§ **Given information**:
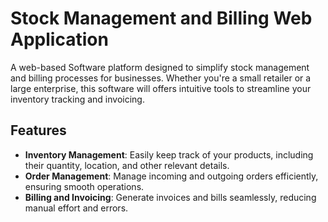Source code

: # Stock Management and Billing Web Application

 A web-based Software platform designed to simplify stock management and billing processes for businesses. Whether you're a small retailer or a large enterprise, this software will offers intuitive tools to streamline your inventory tracking and invoicing.

## Features

- **Inventory Management**: Easily keep track of your products, including their quantity, location, and other relevant details.
- **Order Management**: Manage incoming and outgoing orders efficiently, ensuring smooth operations.
- **Billing and Invoicing**: Generate invoices and bills seamlessly, reducing manual effort and errors.
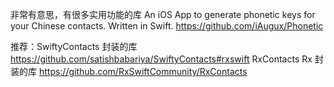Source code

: 非常有意思，有很多实用功能的库
An iOS App to generate phonetic keys for your Chinese contacts. Written in Swift. https://github.com/iAugux/Phonetic




推荐：SwiftyContacts  封装的库  https://github.com/satishbabariya/SwiftyContacts#rxswift
RxContacts  Rx 封装的库      https://github.com/RxSwiftCommunity/RxContacts

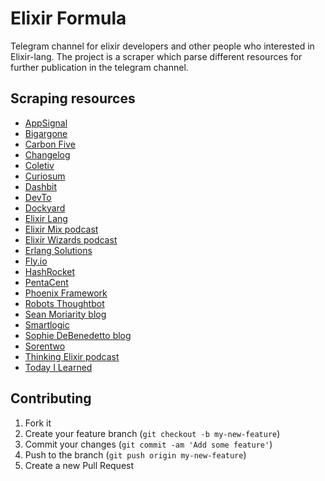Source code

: # Elixir Formula

Telegram channel for elixir developers and other people who interested in Elixir-lang. The project is a scraper which parse different resources for further publication in the telegram channel.

## Scraping resources
  - [AppSignal](https://blog.appsignal.com/category/elixir.html)
  - [Bigargone](https://bigardone.dev/blog)
  - [Carbon Five](https://blog.carbonfive.com/category/elixir/)
  - [Changelog](https://changelog.com/topic/elixir/podcasts#feed)
  - [Coletiv](https://www.coletiv.com/blog/category/elixir/)
  - [Curiosum](https://curiosum.com/blog/category/elixir)
  - [Dashbit](https://dashbit.co/blog)
  - [DevTo](https://dev.to/t/elixir/latest)
  - [Dockyard](https://dockyard.com/blog/categories/elixir)
  - [Elixir Lang](https://elixir-lang.org/blog/)
  - [Elixir Mix podcast](https://devchat.tv/elixir-mix/)
  - [Elixir Wizards podcast](https://smartlogic.io/podcast/elixir-wizards/)
  - [Erlang Solutions](https://www.erlang-solutions.com/blog/)
  - [Fly.io](https://fly.io/blog/)
  - [HashRocket](https://hashrocket.com/blog/tags/elixir)
  - [PentaCent](https://pentacent.com/blog/)
  - [Phoenix Framework](https://www.phoenixframework.org/blog)
  - [Robots Thoughtbot](https://thoughtbot.com/blog/tags/elixir)
  - [Sean Moriarity blog](https://seanmoriarity.com/)
  - [Smartlogic](https://smartlogic.io/blog/tag/elixir/)
  - [Sophie DeBenedetto blog](https://www.thegreatcodeadventure.com/)
  - [Sorentwo](https://sorentwo.com/blog/)
  - [Thinking Elixir podcast](https://thinkingelixir.com/the-podcast/)
  - [Today I Learned](https://til.hashrocket.com/elixir)

## Contributing

1. Fork it
2. Create your feature branch (`git checkout -b my-new-feature`)
3. Commit your changes (`git commit -am 'Add some feature'`)
4. Push to the branch (`git push origin my-new-feature`)
5. Create a new Pull Request
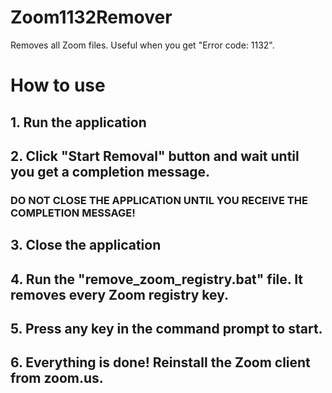# Zoom1132Remover
Removes all Zoom files. Useful when you get "Error code: 1132".

# How to use
## 1. Run the application
## 2. Click "Start Removal" button and wait until you get a completion message.
### DO NOT CLOSE THE APPLICATION UNTIL YOU RECEIVE THE COMPLETION MESSAGE!
## 3. Close the application
## 4. Run the "remove_zoom_registry.bat" file. It removes every Zoom registry key.
## 5. Press any key in the command prompt to start.
## 6. Everything is done! Reinstall the Zoom client from zoom.us.
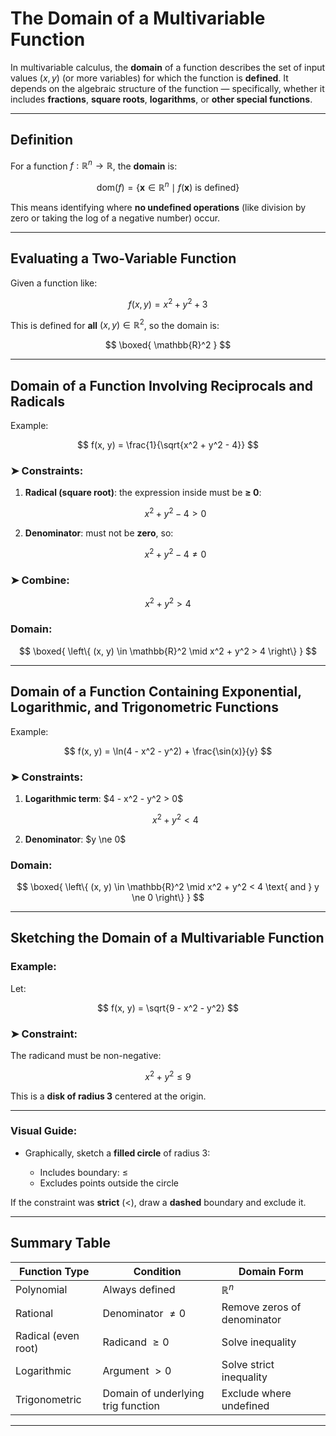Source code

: # **The Domain of a Multivariable Function**

In multivariable calculus, the **domain** of a function describes the set of input values $`(x, y)`$ (or more variables) for which the function is **defined**. 
It depends on the algebraic structure of the function — specifically, whether it includes **fractions**, **square roots**, **logarithms**, or **other special functions**.

---

## **Definition**

For a function $`f : \mathbb{R}^n \rightarrow \mathbb{R}`$, the **domain** is:

$$
\text{dom}(f) = \left\{ \mathbf{x} \in \mathbb{R}^n \mid f(\mathbf{x}) \text{ is defined} \right\}
$$

This means identifying where **no undefined operations** (like division by zero or taking the log of a negative number) occur.

---

## **Evaluating a Two-Variable Function**

Given a function like:

$$
f(x, y) = x^2 + y^2 + 3
$$

This is defined for **all** $`(x, y) \in \mathbb{R}^2`$, so the domain is:

$$
\boxed{ \mathbb{R}^2 }
$$

---

##  **Domain of a Function Involving Reciprocals and Radicals**

Example:

$$
f(x, y) = \frac{1}{\sqrt{x^2 + y^2 - 4}}
$$

### ➤ Constraints:

1. **Radical (square root)**: the expression inside must be **≥ 0**:

   $$
   x^2 + y^2 - 4 > 0
   $$

2. **Denominator**: must not be **zero**, so:

   $$
   x^2 + y^2 - 4 \ne 0
   $$

### ➤ Combine:

$$
x^2 + y^2 > 4
$$

### Domain:

$$
\boxed{ \left\{ (x, y) \in \mathbb{R}^2 \mid x^2 + y^2 > 4 \right\} }
$$

---

## **Domain of a Function Containing Exponential, Logarithmic, and Trigonometric Functions**

Example:

$$
f(x, y) = \ln(4 - x^2 - y^2) + \frac{\sin(x)}{y}
$$

### ➤ Constraints:

1. **Logarithmic term**: \$4 - x^2 - y^2 > 0\$

   $$
   x^2 + y^2 < 4
   $$

2. **Denominator**: \$y \ne 0\$

### Domain:

$$
\boxed{ \left\{ (x, y) \in \mathbb{R}^2 \mid x^2 + y^2 < 4 \text{ and } y \ne 0 \right\} }
$$

---

##  **Sketching the Domain of a Multivariable Function**

### Example:

Let:

$$
f(x, y) = \sqrt{9 - x^2 - y^2}
$$

### ➤ Constraint:

The radicand must be non-negative:

$$
x^2 + y^2 \leq 9
$$

This is a **disk of radius 3** centered at the origin.

---

### Visual Guide:

* Graphically, sketch a **filled circle** of radius 3:

  * Includes boundary: $`\leq`$
  * Excludes points outside the circle

If the constraint was **strict** ($`<`$), draw a **dashed** boundary and exclude it.

---

## **Summary Table**

| Function Type       | Condition                       | Domain Form                |
| ------------------- | ------------------------------- | -------------------------- |
| Polynomial          | Always defined                  | $`\mathbb{R}^n`$            |
| Rational            | Denominator $`\ne 0`$           | Remove zeros of denominator |
| Radical (even root) | Radicand $`\ge 0`$              | Solve inequality           |
| Logarithmic         | Argument $`> 0`$                 | Solve strict inequality    |
| Trigonometric       | Domain of underlying trig function | Exclude where undefined    |

---
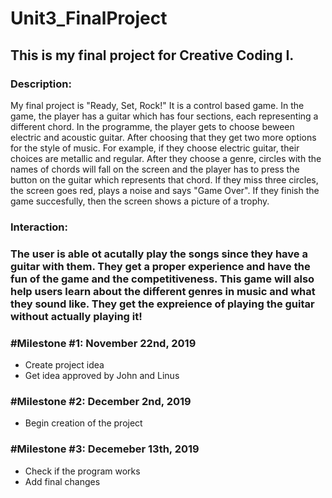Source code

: # Unit3_FinalProject
 <h2>This is my final project for Creative Coding I.</h2>


<h3>Description:</h3>

My final project is "Ready, Set, Rock!" It is a control based game. In the game, the player has a guitar which has four sections, each representing a different chord. In the programme, the player gets to choose beween electric and acoustic guitar. After choosing that they get two more options for the style of music. For example, if they choose electric guitar, their choices are metallic and regular. After they choose a genre, circles with the names of chords will fall on the screen and the player has to press the button on the guitar which represents that chord. If they miss three circles, the screen goes red, plays a noise and says "Game Over". If they finish the game succesfully, then the screen shows a picture of a trophy. 

<h3>Interaction:<h3>

The user is able ot acutally play the songs since they have a guitar with them. They get a proper experience and have the fun of the game and the competitiveness. This game will also help users learn about the different genres in music and what they sound like. They get the expreience of playing the guitar without actually playing it!

<h3>#Milestone #1: November 22nd, 2019</h3>
<ul>
 <li>Create project idea</li>
 <li>Get idea approved by John and Linus</li>
 </ul>


<h3>#Milestone #2: December 2nd, 2019</h3>
<ul>
 <li>Begin creation of the project</li>
 </ul>


<h3>#Milestone #3: Decemeber 13th, 2019</h3>
<ul>
 <li>Check if the program works</li>
 <li>Add final changes</li>
 </ul>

§ **Problem requirements**:
Read the entries and select each line where the word "strict" is found.

§ **Solution to this task**:
If the constraint was **strict** ($`<`$), draw a **dashed** boundary and exclude it.
| Logarithmic         | Argument $`> 0`$                 | Solve strict inequality    |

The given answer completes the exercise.